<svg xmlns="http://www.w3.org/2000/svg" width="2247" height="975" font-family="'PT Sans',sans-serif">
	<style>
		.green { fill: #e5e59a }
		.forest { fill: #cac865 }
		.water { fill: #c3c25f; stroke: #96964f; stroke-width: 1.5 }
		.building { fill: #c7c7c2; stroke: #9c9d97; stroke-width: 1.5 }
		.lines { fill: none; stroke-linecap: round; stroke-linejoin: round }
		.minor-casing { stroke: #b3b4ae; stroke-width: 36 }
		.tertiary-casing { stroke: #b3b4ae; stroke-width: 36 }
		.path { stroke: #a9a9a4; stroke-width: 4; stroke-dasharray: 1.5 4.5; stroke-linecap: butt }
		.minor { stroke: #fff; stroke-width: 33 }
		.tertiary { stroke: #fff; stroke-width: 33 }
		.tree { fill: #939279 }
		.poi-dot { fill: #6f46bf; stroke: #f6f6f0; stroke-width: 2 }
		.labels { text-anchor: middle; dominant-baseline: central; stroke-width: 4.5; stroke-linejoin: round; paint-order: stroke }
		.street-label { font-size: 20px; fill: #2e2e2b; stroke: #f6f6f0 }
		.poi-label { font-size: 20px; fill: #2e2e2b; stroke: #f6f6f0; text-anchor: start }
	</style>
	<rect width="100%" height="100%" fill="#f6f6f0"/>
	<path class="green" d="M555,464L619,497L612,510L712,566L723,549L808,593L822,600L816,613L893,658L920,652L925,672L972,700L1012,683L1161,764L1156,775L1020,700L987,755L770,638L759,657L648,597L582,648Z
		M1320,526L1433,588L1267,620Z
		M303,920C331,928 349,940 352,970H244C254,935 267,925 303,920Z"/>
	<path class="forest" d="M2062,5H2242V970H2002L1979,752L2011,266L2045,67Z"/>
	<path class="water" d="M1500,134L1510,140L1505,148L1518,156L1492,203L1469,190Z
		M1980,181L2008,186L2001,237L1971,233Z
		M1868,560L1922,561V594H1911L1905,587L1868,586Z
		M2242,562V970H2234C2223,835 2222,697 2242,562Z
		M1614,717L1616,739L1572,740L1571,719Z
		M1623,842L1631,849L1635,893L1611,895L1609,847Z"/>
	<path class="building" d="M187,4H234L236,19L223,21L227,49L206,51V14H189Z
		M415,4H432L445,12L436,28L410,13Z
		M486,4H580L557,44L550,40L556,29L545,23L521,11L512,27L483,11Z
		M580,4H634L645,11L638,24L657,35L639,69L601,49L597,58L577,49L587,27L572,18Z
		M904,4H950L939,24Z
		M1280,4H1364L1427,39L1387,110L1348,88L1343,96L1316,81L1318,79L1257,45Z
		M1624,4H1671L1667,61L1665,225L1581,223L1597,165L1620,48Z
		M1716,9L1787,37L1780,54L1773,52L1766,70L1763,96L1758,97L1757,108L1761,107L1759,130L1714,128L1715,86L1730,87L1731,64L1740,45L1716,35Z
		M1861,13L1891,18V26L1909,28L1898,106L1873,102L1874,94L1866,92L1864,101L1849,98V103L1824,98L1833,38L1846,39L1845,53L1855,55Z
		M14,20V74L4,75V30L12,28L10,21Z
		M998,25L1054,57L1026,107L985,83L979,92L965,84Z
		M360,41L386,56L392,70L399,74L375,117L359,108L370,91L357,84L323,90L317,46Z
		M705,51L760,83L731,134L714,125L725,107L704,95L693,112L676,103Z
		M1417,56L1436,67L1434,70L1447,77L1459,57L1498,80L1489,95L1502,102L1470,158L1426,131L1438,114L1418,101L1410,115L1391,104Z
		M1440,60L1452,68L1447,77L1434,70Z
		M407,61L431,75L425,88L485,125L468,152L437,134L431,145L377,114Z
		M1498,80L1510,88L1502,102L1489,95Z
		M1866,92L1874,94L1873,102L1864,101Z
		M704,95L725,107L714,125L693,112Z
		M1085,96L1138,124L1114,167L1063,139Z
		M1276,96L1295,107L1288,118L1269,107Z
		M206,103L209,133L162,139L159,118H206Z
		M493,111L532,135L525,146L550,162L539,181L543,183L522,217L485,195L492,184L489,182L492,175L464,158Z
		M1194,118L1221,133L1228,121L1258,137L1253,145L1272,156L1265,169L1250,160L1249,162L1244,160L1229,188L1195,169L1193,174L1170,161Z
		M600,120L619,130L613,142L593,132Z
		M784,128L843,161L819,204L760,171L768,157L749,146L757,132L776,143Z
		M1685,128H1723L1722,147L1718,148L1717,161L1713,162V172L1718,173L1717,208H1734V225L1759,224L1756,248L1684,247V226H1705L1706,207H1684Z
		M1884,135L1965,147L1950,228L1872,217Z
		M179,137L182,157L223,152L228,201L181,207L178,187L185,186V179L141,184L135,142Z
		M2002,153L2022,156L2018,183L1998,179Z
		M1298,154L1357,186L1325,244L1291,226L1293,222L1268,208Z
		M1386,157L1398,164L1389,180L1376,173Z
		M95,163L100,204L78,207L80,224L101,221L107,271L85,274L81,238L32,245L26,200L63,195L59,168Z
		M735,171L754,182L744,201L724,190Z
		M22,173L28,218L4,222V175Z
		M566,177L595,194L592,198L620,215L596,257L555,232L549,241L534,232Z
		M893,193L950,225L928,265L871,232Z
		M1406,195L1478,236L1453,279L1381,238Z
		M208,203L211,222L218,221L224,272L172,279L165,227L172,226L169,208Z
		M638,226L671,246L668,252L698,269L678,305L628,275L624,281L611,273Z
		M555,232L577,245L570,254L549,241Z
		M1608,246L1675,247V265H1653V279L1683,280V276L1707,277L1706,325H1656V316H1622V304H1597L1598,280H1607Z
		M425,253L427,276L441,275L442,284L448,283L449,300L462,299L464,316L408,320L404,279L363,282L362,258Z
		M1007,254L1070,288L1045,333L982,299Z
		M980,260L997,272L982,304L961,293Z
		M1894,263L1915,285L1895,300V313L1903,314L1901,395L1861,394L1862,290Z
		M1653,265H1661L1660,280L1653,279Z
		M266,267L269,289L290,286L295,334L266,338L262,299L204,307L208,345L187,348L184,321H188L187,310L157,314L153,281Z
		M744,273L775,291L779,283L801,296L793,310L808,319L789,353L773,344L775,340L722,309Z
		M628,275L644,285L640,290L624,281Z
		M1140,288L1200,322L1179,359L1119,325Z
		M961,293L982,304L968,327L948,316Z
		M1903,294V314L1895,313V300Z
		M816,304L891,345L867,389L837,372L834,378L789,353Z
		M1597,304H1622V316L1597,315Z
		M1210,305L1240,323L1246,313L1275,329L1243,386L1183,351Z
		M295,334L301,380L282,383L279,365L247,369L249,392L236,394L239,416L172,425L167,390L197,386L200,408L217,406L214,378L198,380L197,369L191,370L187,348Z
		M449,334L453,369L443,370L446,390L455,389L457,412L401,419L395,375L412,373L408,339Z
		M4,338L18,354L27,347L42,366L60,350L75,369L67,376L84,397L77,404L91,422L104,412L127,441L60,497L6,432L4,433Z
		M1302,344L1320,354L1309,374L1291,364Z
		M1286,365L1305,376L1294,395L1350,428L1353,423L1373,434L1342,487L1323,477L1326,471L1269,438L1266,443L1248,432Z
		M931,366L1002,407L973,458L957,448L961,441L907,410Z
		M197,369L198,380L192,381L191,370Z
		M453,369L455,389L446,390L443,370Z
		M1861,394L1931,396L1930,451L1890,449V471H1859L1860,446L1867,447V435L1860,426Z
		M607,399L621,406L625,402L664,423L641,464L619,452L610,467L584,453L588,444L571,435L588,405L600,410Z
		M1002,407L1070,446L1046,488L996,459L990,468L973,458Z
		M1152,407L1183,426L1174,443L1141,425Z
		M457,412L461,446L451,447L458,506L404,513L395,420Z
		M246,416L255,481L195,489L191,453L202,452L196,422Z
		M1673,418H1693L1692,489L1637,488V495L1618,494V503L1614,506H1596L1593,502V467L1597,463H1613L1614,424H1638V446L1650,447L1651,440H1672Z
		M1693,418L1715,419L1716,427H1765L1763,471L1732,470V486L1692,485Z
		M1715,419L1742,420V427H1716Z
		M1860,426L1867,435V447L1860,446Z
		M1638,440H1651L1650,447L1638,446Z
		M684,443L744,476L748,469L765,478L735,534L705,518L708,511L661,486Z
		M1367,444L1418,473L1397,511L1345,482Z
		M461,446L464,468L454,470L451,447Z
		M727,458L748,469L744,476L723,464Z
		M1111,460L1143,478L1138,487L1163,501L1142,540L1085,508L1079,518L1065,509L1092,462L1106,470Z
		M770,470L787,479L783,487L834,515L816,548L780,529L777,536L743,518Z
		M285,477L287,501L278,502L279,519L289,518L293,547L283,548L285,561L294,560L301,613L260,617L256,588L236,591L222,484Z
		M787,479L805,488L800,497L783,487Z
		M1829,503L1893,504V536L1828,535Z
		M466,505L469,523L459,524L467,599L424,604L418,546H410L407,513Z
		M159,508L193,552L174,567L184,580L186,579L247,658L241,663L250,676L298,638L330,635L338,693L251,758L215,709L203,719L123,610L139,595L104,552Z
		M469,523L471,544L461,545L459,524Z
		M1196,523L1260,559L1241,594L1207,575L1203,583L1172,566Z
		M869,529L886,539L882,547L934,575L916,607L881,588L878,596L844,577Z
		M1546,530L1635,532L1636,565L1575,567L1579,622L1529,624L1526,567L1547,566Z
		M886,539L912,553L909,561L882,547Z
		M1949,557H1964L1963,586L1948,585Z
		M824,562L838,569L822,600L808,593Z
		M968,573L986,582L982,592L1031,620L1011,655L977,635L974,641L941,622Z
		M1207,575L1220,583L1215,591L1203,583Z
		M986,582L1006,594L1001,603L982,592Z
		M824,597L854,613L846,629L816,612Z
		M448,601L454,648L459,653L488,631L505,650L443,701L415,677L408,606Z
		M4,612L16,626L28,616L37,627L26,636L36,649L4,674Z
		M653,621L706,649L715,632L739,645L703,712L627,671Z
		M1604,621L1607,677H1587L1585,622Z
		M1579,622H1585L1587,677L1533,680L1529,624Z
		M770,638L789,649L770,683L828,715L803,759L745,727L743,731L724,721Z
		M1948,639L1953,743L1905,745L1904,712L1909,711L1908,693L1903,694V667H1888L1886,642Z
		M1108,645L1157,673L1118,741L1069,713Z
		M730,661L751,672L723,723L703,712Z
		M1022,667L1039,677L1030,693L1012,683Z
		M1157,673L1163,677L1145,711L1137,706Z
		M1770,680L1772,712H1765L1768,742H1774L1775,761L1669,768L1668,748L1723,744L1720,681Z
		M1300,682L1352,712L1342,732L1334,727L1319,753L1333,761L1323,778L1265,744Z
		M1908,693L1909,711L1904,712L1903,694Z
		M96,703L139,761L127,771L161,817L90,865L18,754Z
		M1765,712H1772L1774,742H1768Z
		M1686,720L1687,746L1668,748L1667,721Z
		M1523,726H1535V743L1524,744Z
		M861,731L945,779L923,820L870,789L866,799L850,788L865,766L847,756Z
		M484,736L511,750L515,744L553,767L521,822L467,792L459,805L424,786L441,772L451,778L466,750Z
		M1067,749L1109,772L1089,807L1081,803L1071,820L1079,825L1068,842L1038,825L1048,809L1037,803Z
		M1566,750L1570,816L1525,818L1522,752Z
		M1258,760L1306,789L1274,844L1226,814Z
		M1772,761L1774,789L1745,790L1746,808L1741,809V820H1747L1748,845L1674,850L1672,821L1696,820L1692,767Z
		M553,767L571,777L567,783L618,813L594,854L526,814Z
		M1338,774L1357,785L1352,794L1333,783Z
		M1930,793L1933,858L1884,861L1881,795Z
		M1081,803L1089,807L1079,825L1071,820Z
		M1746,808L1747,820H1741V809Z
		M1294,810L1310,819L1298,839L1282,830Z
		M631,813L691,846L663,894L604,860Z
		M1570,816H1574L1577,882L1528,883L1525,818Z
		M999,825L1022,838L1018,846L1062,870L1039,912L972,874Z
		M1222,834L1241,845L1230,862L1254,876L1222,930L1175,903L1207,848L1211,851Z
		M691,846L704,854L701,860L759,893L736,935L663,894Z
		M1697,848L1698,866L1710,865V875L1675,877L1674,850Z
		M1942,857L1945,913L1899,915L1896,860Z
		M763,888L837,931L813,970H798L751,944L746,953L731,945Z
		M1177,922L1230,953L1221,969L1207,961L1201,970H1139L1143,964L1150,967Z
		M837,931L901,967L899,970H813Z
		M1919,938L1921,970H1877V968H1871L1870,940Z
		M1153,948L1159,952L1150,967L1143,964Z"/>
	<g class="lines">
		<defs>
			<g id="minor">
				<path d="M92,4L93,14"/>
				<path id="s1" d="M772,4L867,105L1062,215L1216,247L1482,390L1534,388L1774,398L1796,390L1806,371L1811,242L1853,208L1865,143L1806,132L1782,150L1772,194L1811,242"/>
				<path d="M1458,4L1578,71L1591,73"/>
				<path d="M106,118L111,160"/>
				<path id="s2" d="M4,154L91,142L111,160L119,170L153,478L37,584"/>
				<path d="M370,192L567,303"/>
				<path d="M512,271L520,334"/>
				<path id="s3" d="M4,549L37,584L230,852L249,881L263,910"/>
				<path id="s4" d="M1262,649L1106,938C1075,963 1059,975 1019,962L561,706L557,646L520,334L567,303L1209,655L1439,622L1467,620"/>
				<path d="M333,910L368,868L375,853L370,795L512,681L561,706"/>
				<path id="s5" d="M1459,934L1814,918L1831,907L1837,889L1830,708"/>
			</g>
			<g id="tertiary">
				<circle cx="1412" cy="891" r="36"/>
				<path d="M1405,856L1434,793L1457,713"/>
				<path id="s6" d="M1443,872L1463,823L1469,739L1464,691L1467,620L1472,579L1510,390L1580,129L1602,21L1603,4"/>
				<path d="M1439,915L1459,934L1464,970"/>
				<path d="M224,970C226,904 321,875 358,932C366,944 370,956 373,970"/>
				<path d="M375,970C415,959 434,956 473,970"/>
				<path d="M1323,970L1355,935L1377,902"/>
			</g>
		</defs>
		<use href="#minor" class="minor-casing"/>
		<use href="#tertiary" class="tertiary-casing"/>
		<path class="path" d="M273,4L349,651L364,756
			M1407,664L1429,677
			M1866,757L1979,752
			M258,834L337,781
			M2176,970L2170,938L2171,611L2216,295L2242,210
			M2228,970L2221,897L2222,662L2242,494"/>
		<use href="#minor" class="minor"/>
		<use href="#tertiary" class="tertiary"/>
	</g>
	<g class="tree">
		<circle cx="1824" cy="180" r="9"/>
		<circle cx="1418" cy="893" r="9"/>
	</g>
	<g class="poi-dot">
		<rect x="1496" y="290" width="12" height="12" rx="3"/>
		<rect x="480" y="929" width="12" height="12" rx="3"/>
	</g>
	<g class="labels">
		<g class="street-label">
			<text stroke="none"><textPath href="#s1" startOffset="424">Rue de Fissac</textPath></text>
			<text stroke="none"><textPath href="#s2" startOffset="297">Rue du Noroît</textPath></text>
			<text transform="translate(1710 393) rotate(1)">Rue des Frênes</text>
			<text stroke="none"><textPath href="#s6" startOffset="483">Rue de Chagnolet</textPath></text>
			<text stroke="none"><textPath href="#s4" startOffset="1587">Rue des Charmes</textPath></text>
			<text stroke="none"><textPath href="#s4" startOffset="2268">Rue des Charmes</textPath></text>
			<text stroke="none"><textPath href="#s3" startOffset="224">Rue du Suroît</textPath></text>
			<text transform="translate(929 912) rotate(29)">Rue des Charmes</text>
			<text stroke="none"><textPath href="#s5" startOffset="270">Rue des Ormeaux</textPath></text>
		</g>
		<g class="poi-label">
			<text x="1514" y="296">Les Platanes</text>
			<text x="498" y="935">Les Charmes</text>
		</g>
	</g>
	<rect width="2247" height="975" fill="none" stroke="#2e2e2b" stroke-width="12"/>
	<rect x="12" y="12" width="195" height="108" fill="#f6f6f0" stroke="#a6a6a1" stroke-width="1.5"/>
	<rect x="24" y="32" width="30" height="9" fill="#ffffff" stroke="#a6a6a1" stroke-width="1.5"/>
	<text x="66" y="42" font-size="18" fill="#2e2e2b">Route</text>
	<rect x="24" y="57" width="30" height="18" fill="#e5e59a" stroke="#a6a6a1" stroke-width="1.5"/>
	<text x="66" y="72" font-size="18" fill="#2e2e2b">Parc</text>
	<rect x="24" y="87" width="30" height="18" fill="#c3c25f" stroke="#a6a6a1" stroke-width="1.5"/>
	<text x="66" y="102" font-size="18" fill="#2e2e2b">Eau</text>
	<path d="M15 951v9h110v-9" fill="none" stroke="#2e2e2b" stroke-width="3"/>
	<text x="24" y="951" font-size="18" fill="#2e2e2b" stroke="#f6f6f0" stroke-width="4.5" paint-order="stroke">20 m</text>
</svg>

What you will do
Search the material above for the string "lines". Show every line that holds it.

Response to the task
		.lines { fill: none; stroke-linecap: round; stroke-linejoin: round }
	<g class="lines">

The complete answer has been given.